■ **Text passage**:
'''

If there was ever a new version it would just be to pass
up extra data. Existing apps would still work they just wouldn't
get to see the new additional data. Perhaps the doc isn't
clear here.

> I don't think it is confusing. But I guess it is subjective :-)

Yes :)

> Where is the example? It seems that IPMP is only mentioned in
> section 3.2.

It's also in the introduction but it sounds like you want an actual example
of using snoop on the ipmp device in /dev/ipnet?

Thanks

Phil
_______________________________________________
networking-discuss mailing list
networking-discuss at opensolaris dot org



kcpoon

Posts: 630
From: HK

Registered: 3/9/05
Re: Re: Clearview IP-Level Observability Devices design review (due 11/8)
Posted: Nov 18, 2005 9:23 AM   in response to: philk

  Click to reply to this thread Reply

Philip Kirk - Solaris Sustaining wrote:

> I might have misunderstood you but it sounds like you think that
> snooping on the devices in /dev/ipnet also has an effect on the real
> NIC. This isn't the case. Setting DL_PROMISC_PHYS on a device in
> /dev/ipnet only effects what this device will pass up. The real NIC
> isn't touched at all. As for the hook placement I've already agreed
> this is something we need to look at again for several reasons.


So are you saying that DL_PROMISC_PHYS is just a no-op?


> No you will see inter and intra machine packets. Given the
> devices provide visibility at the IP layer I'm not sure why
> you would expect to see ARP traffic as well. Although the
> device names are based on the real device name I'd have
> hoped placing them in /dev/ipnet makes it clear these
> devices are different and that what access to packets they
> provide is also different.


This is the confusion I tried to raise. I don't think it
is a good idea to use a real device name for capturing
traffic which may not even "go through" the device at all.
What I tried to ask if this project should just limit itself
to the original big goal, capturing intra machine traffic
only.


> In what way do you think the current design doesn't
> work for inter machine traffic?


It is not "not working." It is confusing. So the scheme can
have both "snoop -d hme0" and "snoop -I hme0" and we expect
the user to understand the subtle difference between the two?
Even after the placement of hooks is made more logical, it is
still confusing IMHO. I'd suggest the project team to rethink
the naming scheme if the team really wants to extend this project
to include more than intra machine traffic. (I also hope that
there is no new MAC type :-) And for intra machine traffic,
I hope the new device name can have zone info in it.


> If there was ever a new version it would just be to pass
> up extra data. Existing apps would still work they just wouldn't
> get to see the new additional data. Perhaps the doc isn't
> clear here.

'''

■ **Data provided**:
'''

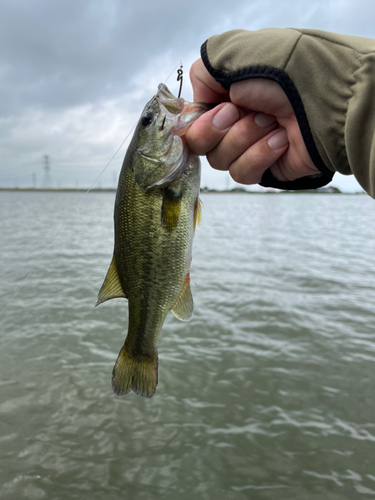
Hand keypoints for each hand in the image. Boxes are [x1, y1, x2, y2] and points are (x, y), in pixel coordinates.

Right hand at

'''

■ **Tasks and exercises**:
**A.** Rewrite the part of the IP observability discussion that opens with the words "Even after the" and closes with "info in it.", putting "device naming convention" in place of "naming scheme".
**B.** Summarize the IP observability discussion in two sentences.
The listing is unrelated to the IP observability discussion.

■ **Task-by-task answers**:
**A.**
Even after the placement of hooks is made more logical, it is
still confusing IMHO. I'd suggest the project team to rethink
the device naming convention if the team really wants to extend this project
to include more than intra machine traffic. (I also hope that
there is no new MAC type :-) And for intra machine traffic,
I hope the new device name can have zone info in it.

**B.** Philip Kirk explains that snooping on the devices in /dev/ipnet doesn't affect the real NIC, and that these devices show inter- and intra-machine packets at the IP layer but not ARP traffic. kcpoon argues that using a real device name for capturing traffic that may not pass through that device is confusing, and suggests either limiting the project to intra-machine traffic or rethinking the naming scheme.